South Africa’s central bank Governor Gill Marcus said it was not time to raise interest rates yet to deal with the impact ofhigh power price increases on inflation.
Marcus told News Agency “We’re not there yet,” when asked whether the central bank will be forced to raise interest rates after Eskom was given permission to raise its tariffs by a nominal 24.8 percent this year.
The central bank cut the repo rate by 50 basis points to 6.5 percent two weeks ago, adding to 500 basis points worth of cuts since December 2008.
Union and communist allies of the ruling ANC have been calling for deeper interest rate cuts.
Marcus told News Agency the central bank was facing pressure to cut but she would not be influenced by it.
“Perhaps there should be a recognition that pressure is something I’m used to. I’ve been used to it all my life. So I’m not going to buckle. The heat is always there, it’s the nature of the job,” she said.
Marcus said the central bank’s decision two weeks ago — which surprised the market that expected rates to be left steady — was not due to pressure.
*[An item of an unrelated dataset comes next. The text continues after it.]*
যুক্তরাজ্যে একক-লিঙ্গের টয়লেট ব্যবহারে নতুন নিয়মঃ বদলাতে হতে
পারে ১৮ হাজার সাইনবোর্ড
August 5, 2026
“If the data had not enabled us to do it we would not have done it. There was certainly no pressure in the sense of, ‘this is what is expected of you to do and therefore you must do it’.”
The South African economy came out of its first recession in almost two decades in the third quarter and the pace of the recovery accelerated in the fourth quarter. Growth is expected at 2.3 percent this year, after a 1.8 percent decline in 2009.
But consumer demand, which drove growth to an average 5 percent between 2003 and 2007, was expected to be weak.